The U.N. process is often criticized, even ridiculed, both by climate activists who say the talks are too slow, and by those who challenge the scientific near-consensus that the global temperature rise is at least partly caused by human activity, primarily the burning of fossil fuels like coal and oil.
The concentration of greenhouse gases such as carbon dioxide has jumped 20 per cent since 2000, according to a U.N. report released last week. The report also showed that there is a growig gap between what governments are doing to curb emissions and what needs to be done to protect the world from potentially dangerous levels of warming.
The goal of the U.N. talks is to keep the global temperature rise under 2 degrees C (3.6 F), compared to pre-industrial times.
But efforts taken so far to rein in emissions, reduce deforestation and promote clean technology are not getting the job done. A recent projection by the World Bank showed temperatures are expected to increase by up to 4 degrees C (7.2 F) by 2100.
"Climate change is no longer some distant threat for the future, but is with us today," said Greenpeace climate campaigner Martin Kaiser, who was also at the Doha talks. "At the end of a year that has seen the impacts of climate change devastate homes and families around the world, the need for action is obvious and urgent."
Dangerous warming effects could include flooding of coastal cities and island nations, disruptions to agriculture and drinking water, the spread of diseases and the extinction of species.
Many scientists also say that extreme weather events, such as Hurricane Sandy's onslaught on the U.S. East Coast, will become more frequent as the Earth warms, although it is impossible to attribute any individual event to climate change.

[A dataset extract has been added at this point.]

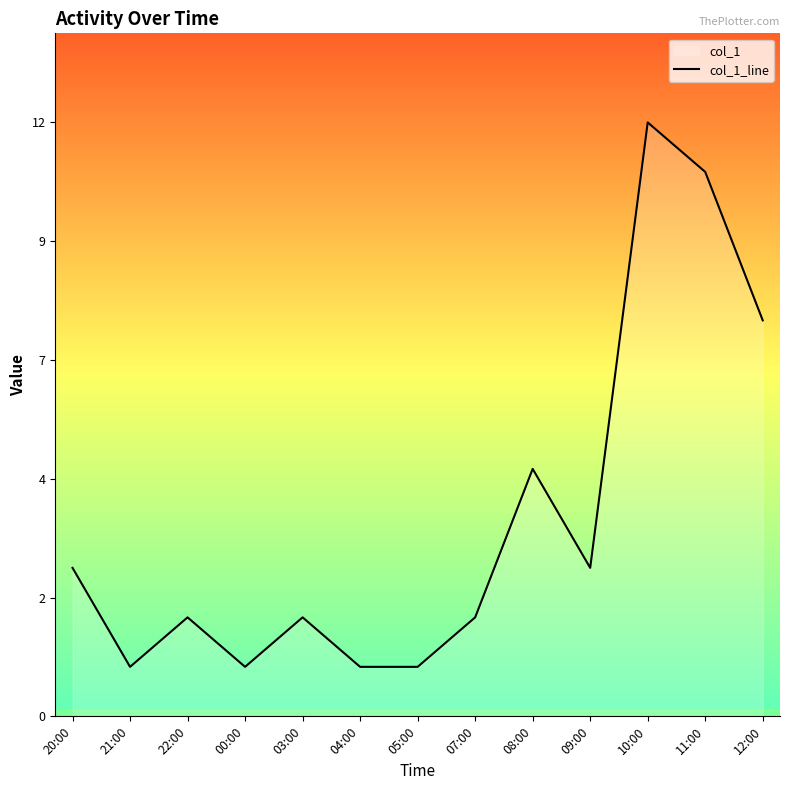

Approximately how many times larger is the value at 07:00 compared to 05:00?

2.0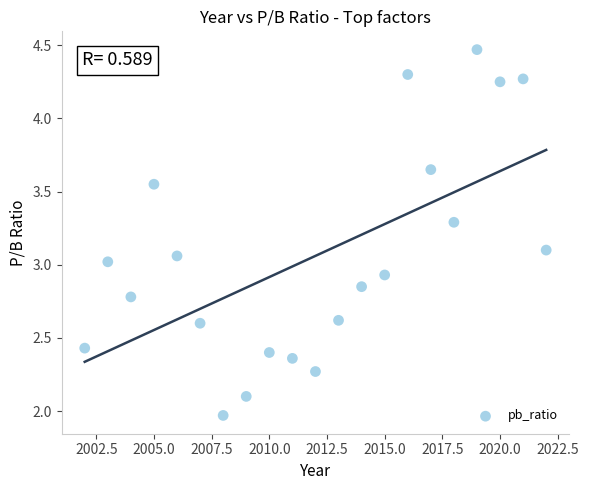

What is the range of Y values (max minus min)?

2.5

The Kyoto Protocol, adopted in 1997, is the most important climate agreement reached in the U.N. process so far. It expires this year, so negotiators in Doha will try to extend it as a stopgap measure until a wider deal can be reached.
The problem is that only the European Union and a handful of other countries - that together are behind less than 15 per cent of global emissions - are willing to put down emissions targets for a second commitment period of Kyoto.
The U.S. rejected Kyoto because it didn't impose any binding commitments on major developing countries such as India and China, which is now the world's No. 1 carbon emitter. The U.S. and other Western countries insist that the firewall in the climate talks between developing and developed countries must be removed so that the new treaty can apply to all nations.
China and other developing countries want to maintain a clear division, saying climate change is mainly a legacy of Western industrialization and that their own emissions must be allowed to grow as their economies expand, lifting millions of people out of poverty.
That discord scuttled attempts to forge a climate deal in Copenhagen in 2009 and risks a relapse in Doha as talks begin on a new global deal that is supposed to be adopted in 2015 and implemented in 2020.
The rich-poor divide is also deepened by arguments over climate aid meant to help developing countries convert to cleaner energy sources and adapt their infrastructure to rising sea levels and other effects of global warming.